When we internalize this treatment, we can start to self-blame. And when we feel guilt, this can lead to striving for perfection or depriving ourselves. 

Upon having these feelings, it's important to assess whether or not you truly had control over what you're blaming yourself for. If not, it's still okay to be upset, but it's important to pause, process what you're feeling, and nurture yourself with rest or doing something that relaxes you.

It's also important to think about if there are people around you who disrupt your ability to self-nurture. 

Are the rules for myself harder than my rules for others?  Do I have one set of rules for myself, and another set of rules for other people (Matin, Anthony, PhD)? 

In this competitive society, it seems like being hard on yourself is actually rewarded for some reason. But, putting limits on self-imposed pressure is an important practice, especially when you hold yourself to a different standard than others. This can open us up to not receiving the same treatment we give others on a normal basis. 

But, aside from relationships, this can also affect our daily lives. Yes, there are times when hard work is definitely a positive, but you have to make time to stop. Imagine a car engine that is always running and never turns off. What's going to happen? 

So, you have to come to a full stop, and catch your breath. And this should be a constant routine, not only when you're exhausted.

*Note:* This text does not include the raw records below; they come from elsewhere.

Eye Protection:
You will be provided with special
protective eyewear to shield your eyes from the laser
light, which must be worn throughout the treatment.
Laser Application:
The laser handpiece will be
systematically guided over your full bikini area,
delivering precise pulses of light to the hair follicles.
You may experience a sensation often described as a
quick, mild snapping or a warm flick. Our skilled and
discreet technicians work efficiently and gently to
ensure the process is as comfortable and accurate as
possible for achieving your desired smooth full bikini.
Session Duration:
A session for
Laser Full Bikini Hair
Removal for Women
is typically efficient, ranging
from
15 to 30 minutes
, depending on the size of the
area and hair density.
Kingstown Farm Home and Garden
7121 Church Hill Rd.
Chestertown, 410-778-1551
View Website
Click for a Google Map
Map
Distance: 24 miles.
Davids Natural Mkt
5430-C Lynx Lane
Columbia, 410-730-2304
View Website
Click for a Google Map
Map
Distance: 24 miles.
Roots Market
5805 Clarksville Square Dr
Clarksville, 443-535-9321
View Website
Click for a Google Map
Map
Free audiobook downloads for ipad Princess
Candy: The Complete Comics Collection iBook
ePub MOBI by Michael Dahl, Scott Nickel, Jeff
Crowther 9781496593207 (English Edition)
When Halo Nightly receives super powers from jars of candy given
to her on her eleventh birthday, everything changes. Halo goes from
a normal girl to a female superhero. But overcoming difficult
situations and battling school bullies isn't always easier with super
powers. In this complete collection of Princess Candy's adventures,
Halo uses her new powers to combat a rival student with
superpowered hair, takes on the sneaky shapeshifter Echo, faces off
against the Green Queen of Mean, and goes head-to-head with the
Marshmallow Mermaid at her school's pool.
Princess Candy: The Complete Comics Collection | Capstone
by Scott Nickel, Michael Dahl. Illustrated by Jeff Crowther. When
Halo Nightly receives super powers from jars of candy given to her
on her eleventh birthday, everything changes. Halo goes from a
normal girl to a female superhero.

Even if you're not burned out, it's a fact that you will need intervals where you're not working as much.

You will always need time to just be.

What would be the benefits of relaxing a specific standard or ignoring a rule that I have (Matin, Anthony, PhD)? 

So, even if you have a high-intensity schedule, or you're in a profession that requires high standards. Does this have to apply to your personal life? You don't have to be the perfect partner, daughter, son, or parent. You can still be you and live with good intentions without holding yourself to a standard of perfection.

And think to yourself, what would happen if I made some things more relaxed in my personal life? You may notice that things carry on as they normally do. You may also notice that you have more energy and breath and that self-compassion is your right.